Blocco di testo:
::::

Tenere insieme i documenti personali come la carta d’identità e la tessera sanitaria con i pagamenti elettronici. Una Carta unica con cui fare tutto. Questa è l’idea del governo, finalizzata non solo a semplificare la vita dei cittadini, ma anche a incentivare l’utilizzo dei pagamenti elettronici, riducendo sempre più l’uso del contante e, di conseguenza, tentando di contrastare l’evasione fiscale. L’idea dell’esecutivo viene spiegata al Sole 24 Ore dal sottosegretario all’Economia del Movimento 5 Stelle, Alessio Villarosa. La Carta unica potrebbe andare ad aiutare soprattutto chi usa meno i pagamenti elettronici e le tessere di vario tipo, come le persone più anziane.

Il progetto della Carta unica è allo studio del governo e proprio Villarosa anticipa al Sole il suo possibile funzionamento. L’idea di base da cui si parte è quella di avere un’unica card che svolga più funzioni: da quella di documento personale a quella di strumento per effettuare i pagamenti elettronici. Si vuole, quindi, accorpare alcuni documenti che ora sono divisi tra varie tessere (o fogli) e che potrebbero diventare un unico tesserino.

Cosa comprende e come funziona la Carta unica

Carta d’identità e tessera sanitaria insieme, quindi. Ma anche la possibilità di utilizzarla come mezzo di pagamento. “Sarà una vera rivoluzione – sottolinea Villarosa – la Carta unica avrà carta d’identità, tessera sanitaria, identità digitale e possibilità di attivare un conto di pagamento presso qualsiasi sportello bancario o postale”. Ovviamente la realizzazione di una tessera di questo genere non è semplice ed è necessario rispettare una serie di criteri, anche tecnici, riguardanti persino l’elaborazione grafica. Ricordandosi dell’importanza di mettere in campo strumenti che consentano di proteggere i dati personali degli utenti. Dati che riguardano, in questo caso, vari aspetti considerati sensibili.

::::

Istruzioni da seguire:
Rispondi a queste domande sull'articolo sulla Carta unica:
(a) Chi spiega al Sole 24 Ore l'idea del governo, e con quale incarico?
(b) Che cosa avrà la Carta unica secondo le parole di Villarosa?
(c) Chi potrebbe aiutare soprattutto la Carta unica?

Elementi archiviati
::::

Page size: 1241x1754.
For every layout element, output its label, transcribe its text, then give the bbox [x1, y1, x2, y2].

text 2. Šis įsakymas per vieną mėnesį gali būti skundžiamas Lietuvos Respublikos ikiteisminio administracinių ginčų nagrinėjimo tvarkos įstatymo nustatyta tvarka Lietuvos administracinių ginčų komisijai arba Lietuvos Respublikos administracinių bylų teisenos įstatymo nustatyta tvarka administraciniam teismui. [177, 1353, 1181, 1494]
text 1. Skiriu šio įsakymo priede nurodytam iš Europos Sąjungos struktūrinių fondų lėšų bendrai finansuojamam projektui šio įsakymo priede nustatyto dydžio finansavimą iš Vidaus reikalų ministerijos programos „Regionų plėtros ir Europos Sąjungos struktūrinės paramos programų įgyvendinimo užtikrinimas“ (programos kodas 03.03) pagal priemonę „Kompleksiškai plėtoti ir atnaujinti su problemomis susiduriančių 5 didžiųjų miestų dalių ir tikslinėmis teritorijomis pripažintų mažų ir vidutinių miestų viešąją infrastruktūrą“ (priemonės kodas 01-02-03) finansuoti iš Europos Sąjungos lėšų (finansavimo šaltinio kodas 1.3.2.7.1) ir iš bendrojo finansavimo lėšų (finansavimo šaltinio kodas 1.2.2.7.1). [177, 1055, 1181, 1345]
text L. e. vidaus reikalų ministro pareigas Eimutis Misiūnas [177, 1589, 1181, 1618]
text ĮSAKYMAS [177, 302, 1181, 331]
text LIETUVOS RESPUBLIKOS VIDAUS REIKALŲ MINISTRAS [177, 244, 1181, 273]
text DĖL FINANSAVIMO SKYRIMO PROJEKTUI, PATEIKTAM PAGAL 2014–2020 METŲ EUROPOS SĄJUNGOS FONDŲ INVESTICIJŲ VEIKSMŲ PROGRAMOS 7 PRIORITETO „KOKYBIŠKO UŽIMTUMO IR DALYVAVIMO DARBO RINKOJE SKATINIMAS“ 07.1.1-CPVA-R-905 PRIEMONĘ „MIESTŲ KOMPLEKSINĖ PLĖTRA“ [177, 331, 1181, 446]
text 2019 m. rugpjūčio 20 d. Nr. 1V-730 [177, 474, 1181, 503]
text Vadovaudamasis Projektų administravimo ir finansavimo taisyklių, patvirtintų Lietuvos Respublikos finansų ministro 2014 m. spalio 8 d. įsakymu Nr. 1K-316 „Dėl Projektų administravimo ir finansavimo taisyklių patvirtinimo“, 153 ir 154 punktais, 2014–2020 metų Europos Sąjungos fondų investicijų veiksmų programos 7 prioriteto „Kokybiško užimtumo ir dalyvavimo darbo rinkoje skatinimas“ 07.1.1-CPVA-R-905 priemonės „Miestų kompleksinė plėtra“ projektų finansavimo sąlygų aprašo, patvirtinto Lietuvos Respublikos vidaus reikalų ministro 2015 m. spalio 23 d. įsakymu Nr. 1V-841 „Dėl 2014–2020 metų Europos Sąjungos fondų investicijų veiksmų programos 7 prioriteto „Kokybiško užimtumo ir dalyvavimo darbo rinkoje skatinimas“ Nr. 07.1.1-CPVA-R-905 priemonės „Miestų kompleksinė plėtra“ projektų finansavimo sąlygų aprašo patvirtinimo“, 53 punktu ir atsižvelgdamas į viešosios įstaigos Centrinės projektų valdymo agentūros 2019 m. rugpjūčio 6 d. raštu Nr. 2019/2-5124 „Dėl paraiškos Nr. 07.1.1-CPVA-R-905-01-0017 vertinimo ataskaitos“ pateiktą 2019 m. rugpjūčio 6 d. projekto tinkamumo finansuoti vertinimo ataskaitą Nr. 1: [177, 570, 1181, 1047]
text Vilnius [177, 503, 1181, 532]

::::

Spazio risposta:
(a) Alessio Villarosa, sottosegretario all'Economia del Movimento 5 Stelle.
(b) Carta d'identità, tessera sanitaria, identità digitale e possibilità di attivare un conto di pagamento presso qualsiasi sportello bancario o postale.
(c) Chi usa meno i pagamenti elettronici e le tessere di vario tipo, come le persone più anziane.